It’s official, Fall is here! Pete thinks I’m a bit premature, but I saw some trees that had leaves that weren’t green. Granted, you had to look hard for them, but there they were: a
beautiful reddish-orange maple and a bright scarlet sassafras leaf. Pete says the color change occurs when the days get shorter. As winter approaches, the trees know that they won’t have enough light or water for photosynthesis. When they stop making food, the green chlorophyll leaves, allowing the other colors to shine through. I’ve lost myself many a time just picking up a colorful leaf, staring at its beauty. Once, it was poison ivy…but still very beautiful!
Autumn is one of my favorite times of the year. I love fall and winter, with their crisp air and woolen clothes. When Pete and I lived in Tallahassee, Florida, there wasn’t much happening in way of fall colors. I remember there was one tree fairly close to us that was a maple of some sort, and it would change to a glorious red. Every year, Pete and I would get in the car, drive to this restaurant and park in the back part of the lot where the tree was. I’d get out, sit on the car hood and just stare – I missed it so much. We’d also head up to Atlanta, Georgia, where there were even more trees that we could look at. It’s funny the things that you take for granted (almost) when you no longer have them around.
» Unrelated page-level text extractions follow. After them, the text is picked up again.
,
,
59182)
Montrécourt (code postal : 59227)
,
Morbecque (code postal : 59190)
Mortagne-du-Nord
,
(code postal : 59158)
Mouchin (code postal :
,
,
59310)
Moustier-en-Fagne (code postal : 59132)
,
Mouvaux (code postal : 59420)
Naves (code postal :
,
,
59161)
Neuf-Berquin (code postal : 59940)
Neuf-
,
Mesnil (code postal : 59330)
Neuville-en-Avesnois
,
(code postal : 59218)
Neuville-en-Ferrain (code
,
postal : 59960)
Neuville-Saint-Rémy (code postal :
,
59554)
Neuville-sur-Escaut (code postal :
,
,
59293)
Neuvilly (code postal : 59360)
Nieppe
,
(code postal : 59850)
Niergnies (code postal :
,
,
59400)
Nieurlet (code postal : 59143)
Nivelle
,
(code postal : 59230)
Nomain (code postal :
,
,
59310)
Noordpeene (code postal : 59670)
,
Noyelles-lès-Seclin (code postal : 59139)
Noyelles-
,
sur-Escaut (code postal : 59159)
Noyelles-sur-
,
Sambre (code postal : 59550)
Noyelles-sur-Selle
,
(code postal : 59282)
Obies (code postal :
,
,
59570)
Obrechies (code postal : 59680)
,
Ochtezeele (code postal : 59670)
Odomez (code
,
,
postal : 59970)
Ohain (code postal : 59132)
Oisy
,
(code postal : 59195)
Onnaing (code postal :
Oh, and I missed snow. I’d come home to Ohio each year, hoping to have snow to play in. I’d get back to Florida, and my mom would inevitably tell me when I called to say I was home safe and sound, “It’s snowing here!” Christmas just wasn’t the same decorating a tree in shorts and sweating. I usually lost it when Bing Crosby started to sing “White Christmas.” And the smell of a Christmas tree is one of my favorites. Our first Christmas back in Ohio was spent up in Michigan with my brother and sister-in-law. They had two feet of snow on the ground, and on Christmas Eve, it started to snow again. I had forgotten the quiet that comes with snow, and the blueish beauty of it under street lights. You somehow feel that there can’t be anything wrong in the world at that moment.
That reminds me of something that Pete did when we were in Florida. He travelled to Chicago and came back, knocking on the door to our apartment. I
was a little peeved, thinking,”He should have a key, why do I have to get up and open the door?” But I did, and there he stood, lilac flowers in hand. They don’t grow in Florida (too hot), and lilacs are my favorite flower – such a romantic gesture that brought me to tears. Lilacs grew outside the window by the bedroom at my grandma’s that was always mine when I came to visit. And my grandpa used lilac cologne. They were also the flowers I carried at my renewal of vows ceremony, cut from my back yard.
Another plant aroma related tale: My boss had some sweet grass that she was given by a Native American Indian. I put it to my nose and started to tear up: it smelled exactly like my grandpa’s barn where we played as kids, a memory I hadn’t thought of for many, many years. Smell has such strong recall. I guess that’s why plants and trees are very much mingled with my memories.